** Aim of the exercise **
Work out how many lines in the data below contain "letter", and state that count with nothing added.

** Input material **
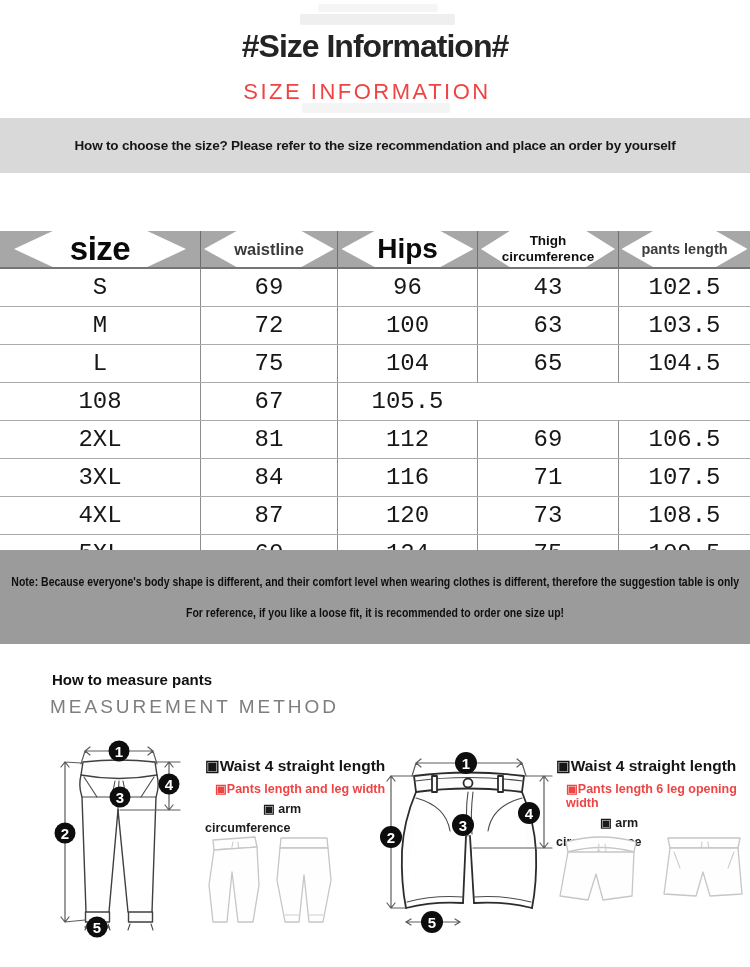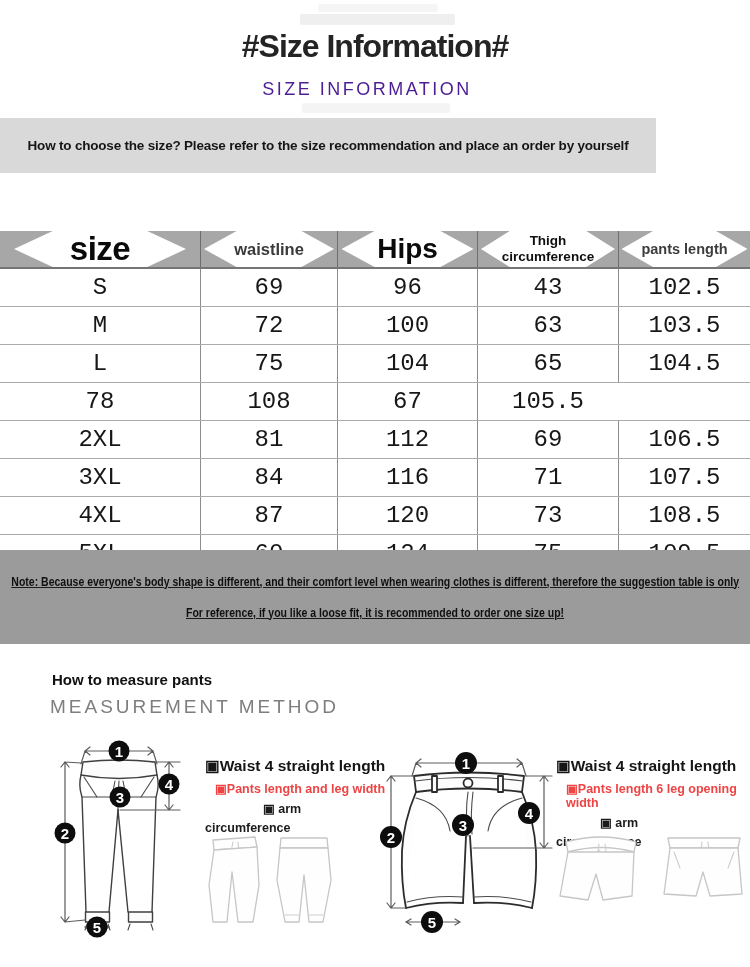--- a/index.html
+++ b/index.html
@@ -19,7 +19,7 @@
   }
   .subtitle{
     left:0;top:79px;width:734px;text-align:center;
-    font-size:18px;letter-spacing:2.5px;color:#4c1d95;
+    font-size:22px;letter-spacing:2.5px;color:#ef4444;
   }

** Written solution **
2